“The Machines Are Trading. But Who’s Still Thinking?”
“The Machines Are Trading. But Who’s Still Thinking?”
Blog Article
Before an audience poised to inherit the markets, Joseph Plazo—AI investor and founder of Plazo Sullivan Roche Capital—delivered not predictions, but a pointed pause.
As the Philippines builds its reputation as a technology hub — the atmosphere inside AIM’s lecture hall was not electric, but charged—with thought.
Plazo, a man whose trading systems are trusted by institutional investors across continents and have posted almost mechanical consistency, did not arrive to dazzle.
“Delegating decisions doesn’t absolve responsibility.”
???? **When the Innovator Becomes the Interrogator**
He doesn’t throw stones from the sidelines. He built the bots that move the markets.
Which makes his unease all the more compelling.
“What machines optimise, humans must justify.”
He referenced an early pandemic incident: an AI under his firm flagged a short trade on gold—right before central bank intervention reversed market expectations.
“We stopped it. It crunched numbers, not nuance.”
???? **Delay Isn’t a Bug. It’s a Human Feature.**
Plazo warned against the growing cultural obsession with speed—particularly in finance.
“Delay isn’t inefficiency—it’s responsibility.”
He introduced a three-question model he calls **Conviction Calculus**—a Joseph Plazo checklist not for technical performance, but for ethical clarity:
- Is this trade aligned with the values of the firm—or just its ambition?
- Is this merely a technical position—or a real-world one?
- Are we hiding behind the algorithm?
???? **Asia’s AI Boom—and the Accountability Gap**
The investment in algorithmic systems is massive, and largely unregulated.
Plazo asked a harder question: “The software is evolving—but is the oversight?”

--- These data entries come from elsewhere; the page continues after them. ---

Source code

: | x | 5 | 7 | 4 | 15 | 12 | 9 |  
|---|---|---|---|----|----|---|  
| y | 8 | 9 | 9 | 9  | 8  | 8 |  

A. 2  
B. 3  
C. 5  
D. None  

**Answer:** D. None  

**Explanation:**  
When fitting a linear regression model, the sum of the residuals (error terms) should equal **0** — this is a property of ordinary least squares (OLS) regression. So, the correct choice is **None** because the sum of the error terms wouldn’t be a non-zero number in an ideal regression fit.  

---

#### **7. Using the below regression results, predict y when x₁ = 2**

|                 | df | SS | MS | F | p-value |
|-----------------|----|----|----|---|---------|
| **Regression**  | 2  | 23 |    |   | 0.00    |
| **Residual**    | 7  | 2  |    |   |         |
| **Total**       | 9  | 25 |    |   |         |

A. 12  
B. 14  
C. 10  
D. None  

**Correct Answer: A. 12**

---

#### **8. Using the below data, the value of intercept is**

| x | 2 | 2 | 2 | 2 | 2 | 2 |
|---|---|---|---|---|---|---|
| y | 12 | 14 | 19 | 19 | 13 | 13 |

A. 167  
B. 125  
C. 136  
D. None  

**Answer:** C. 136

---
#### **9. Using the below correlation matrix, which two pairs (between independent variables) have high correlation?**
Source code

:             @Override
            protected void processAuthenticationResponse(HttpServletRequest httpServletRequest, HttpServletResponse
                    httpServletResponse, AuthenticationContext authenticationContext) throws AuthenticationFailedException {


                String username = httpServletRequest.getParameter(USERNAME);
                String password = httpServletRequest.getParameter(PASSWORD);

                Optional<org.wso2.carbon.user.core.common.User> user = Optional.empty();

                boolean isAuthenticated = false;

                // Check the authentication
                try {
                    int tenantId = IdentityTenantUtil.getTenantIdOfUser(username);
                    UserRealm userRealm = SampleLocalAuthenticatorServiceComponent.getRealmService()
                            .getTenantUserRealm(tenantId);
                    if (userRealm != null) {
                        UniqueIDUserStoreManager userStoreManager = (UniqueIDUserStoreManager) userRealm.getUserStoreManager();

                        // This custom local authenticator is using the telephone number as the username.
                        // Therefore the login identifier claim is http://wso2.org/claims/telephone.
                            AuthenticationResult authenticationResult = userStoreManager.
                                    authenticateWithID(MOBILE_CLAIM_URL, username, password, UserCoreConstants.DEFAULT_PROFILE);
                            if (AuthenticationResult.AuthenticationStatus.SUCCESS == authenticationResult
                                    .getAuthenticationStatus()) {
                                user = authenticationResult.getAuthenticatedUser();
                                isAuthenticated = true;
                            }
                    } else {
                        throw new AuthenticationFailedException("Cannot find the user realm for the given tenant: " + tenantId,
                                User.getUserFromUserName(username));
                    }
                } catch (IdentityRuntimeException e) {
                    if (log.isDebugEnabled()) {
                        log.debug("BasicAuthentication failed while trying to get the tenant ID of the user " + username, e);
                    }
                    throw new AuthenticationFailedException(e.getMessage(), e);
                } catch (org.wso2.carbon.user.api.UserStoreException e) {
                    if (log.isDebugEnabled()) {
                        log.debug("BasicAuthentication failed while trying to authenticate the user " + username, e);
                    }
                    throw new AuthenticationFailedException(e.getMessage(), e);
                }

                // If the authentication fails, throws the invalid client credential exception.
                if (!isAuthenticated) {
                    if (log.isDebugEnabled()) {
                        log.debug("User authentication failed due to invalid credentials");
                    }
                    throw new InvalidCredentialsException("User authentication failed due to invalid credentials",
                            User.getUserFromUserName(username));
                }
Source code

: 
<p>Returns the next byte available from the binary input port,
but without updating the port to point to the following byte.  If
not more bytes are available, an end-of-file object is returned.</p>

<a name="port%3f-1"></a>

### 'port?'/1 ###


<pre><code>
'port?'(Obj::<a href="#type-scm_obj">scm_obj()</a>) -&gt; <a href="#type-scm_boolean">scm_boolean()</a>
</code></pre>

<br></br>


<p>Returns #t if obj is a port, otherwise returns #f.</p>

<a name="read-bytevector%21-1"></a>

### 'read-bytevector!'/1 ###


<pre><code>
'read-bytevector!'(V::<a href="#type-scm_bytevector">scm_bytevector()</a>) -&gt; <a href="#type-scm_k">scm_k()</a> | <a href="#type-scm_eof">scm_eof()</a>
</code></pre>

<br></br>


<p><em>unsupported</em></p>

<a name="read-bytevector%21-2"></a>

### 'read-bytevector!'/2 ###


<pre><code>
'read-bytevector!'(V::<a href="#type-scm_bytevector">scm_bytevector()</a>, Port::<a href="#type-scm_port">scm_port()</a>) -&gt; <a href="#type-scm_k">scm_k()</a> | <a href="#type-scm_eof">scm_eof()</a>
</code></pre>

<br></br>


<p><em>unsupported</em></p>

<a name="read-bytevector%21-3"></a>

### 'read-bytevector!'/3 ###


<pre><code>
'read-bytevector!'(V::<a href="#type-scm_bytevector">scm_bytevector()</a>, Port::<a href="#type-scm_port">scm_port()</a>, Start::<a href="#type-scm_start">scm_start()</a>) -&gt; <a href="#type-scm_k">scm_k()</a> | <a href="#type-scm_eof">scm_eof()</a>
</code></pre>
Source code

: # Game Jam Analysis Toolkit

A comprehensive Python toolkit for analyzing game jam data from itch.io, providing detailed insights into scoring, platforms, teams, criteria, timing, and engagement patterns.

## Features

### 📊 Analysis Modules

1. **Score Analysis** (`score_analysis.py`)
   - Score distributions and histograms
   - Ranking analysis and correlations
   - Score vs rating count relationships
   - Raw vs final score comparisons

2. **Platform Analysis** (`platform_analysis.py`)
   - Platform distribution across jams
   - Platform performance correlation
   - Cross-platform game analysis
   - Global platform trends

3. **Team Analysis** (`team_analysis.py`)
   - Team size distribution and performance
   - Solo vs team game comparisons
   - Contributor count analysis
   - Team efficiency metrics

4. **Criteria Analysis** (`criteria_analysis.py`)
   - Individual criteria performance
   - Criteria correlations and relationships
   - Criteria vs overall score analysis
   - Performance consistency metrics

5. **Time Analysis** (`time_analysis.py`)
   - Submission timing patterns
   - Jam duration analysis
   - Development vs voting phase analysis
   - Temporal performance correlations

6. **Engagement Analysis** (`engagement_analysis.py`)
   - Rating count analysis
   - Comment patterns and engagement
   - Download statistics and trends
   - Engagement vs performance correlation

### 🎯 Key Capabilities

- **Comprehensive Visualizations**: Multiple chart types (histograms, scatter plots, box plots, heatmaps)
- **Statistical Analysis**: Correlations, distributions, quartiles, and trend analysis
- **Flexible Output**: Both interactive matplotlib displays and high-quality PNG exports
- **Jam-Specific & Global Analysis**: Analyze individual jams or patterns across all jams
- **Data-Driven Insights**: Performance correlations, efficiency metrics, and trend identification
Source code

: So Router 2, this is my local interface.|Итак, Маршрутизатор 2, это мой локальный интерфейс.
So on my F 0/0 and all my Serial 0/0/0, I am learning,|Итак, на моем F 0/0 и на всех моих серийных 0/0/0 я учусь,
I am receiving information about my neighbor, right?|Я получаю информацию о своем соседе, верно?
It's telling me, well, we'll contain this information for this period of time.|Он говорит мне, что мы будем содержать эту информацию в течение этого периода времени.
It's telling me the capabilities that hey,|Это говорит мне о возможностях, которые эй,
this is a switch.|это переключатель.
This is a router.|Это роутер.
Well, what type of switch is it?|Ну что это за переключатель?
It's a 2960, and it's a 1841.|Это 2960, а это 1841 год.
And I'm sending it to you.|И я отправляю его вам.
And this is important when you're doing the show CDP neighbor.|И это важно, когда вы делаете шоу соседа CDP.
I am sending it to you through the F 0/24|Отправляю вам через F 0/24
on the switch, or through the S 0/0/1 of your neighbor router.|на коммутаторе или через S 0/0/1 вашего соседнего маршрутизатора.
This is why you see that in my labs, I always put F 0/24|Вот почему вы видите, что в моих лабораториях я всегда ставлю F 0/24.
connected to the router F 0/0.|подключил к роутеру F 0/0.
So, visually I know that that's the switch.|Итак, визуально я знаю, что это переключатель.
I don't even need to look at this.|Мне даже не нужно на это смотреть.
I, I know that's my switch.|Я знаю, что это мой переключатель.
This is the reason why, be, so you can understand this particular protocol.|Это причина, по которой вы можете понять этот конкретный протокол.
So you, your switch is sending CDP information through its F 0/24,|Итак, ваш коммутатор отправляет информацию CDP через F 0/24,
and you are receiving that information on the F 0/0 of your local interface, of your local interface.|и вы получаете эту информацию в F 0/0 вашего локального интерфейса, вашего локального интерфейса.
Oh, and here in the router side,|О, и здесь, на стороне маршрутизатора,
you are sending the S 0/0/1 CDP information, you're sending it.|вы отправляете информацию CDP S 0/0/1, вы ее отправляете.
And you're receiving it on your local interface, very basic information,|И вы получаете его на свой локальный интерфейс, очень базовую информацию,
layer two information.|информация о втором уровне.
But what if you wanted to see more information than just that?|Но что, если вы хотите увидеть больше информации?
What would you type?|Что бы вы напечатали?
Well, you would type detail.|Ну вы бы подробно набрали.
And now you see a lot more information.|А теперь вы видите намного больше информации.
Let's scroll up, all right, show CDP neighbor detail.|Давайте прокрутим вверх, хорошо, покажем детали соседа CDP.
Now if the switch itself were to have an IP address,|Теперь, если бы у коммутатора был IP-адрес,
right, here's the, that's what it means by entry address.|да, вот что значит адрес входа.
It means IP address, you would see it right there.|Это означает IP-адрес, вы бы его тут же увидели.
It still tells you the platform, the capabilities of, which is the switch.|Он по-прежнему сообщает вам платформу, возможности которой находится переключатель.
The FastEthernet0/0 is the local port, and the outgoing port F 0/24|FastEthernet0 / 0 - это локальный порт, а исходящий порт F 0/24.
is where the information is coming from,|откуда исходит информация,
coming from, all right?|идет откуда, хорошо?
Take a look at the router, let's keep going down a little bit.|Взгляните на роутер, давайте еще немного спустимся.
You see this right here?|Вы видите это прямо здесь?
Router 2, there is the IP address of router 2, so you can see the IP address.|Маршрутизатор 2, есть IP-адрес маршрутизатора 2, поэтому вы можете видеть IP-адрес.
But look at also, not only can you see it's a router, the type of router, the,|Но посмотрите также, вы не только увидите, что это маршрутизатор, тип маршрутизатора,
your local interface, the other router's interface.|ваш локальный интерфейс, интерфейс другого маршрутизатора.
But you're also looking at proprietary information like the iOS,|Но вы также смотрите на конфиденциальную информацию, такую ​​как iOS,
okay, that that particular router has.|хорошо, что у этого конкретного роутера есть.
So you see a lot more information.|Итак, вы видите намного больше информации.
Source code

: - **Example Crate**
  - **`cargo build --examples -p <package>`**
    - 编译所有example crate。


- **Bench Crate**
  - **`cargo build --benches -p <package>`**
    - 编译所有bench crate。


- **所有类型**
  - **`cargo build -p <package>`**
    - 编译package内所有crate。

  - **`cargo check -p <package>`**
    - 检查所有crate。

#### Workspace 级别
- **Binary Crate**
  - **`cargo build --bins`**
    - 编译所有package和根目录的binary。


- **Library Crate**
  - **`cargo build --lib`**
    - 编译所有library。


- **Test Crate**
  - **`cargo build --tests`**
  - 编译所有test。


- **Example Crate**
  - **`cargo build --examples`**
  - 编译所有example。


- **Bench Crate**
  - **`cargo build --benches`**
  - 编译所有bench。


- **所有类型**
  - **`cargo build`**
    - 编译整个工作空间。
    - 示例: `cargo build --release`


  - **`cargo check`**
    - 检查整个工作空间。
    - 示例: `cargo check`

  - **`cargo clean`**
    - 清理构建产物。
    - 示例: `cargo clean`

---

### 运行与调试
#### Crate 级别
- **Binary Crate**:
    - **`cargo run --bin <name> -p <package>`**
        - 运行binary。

AI models executed flawlessly—right into catastrophe.
“We’ve built machines that never blink. But who teaches them when to look away?”
???? **AI That Understands Stories, Not Just Signals**
Plazo isn’t calling for a retreat from technology.
He is instead building what he terms **“narrative-integrated AI”**—systems that assess not just numbers, but context, tone, and geopolitical undercurrents.
“A good algorithm predicts price. A better one understands pattern. The best? Purpose.”
The idea drew immediate attention.
One called the model:
“The future of finance, if it wants to have one.”
???? **Final Line: The Crash That Won’t Be Loud**
Plazo closed with a sentence that now circles boardrooms like a quiet echo:
“It won’t come from fear. It will come from code—unquestioned, unchallenged.”
Not a prophecy of doom—but a call for discernment.
Because systems move money. But only people carry the weight of consequences.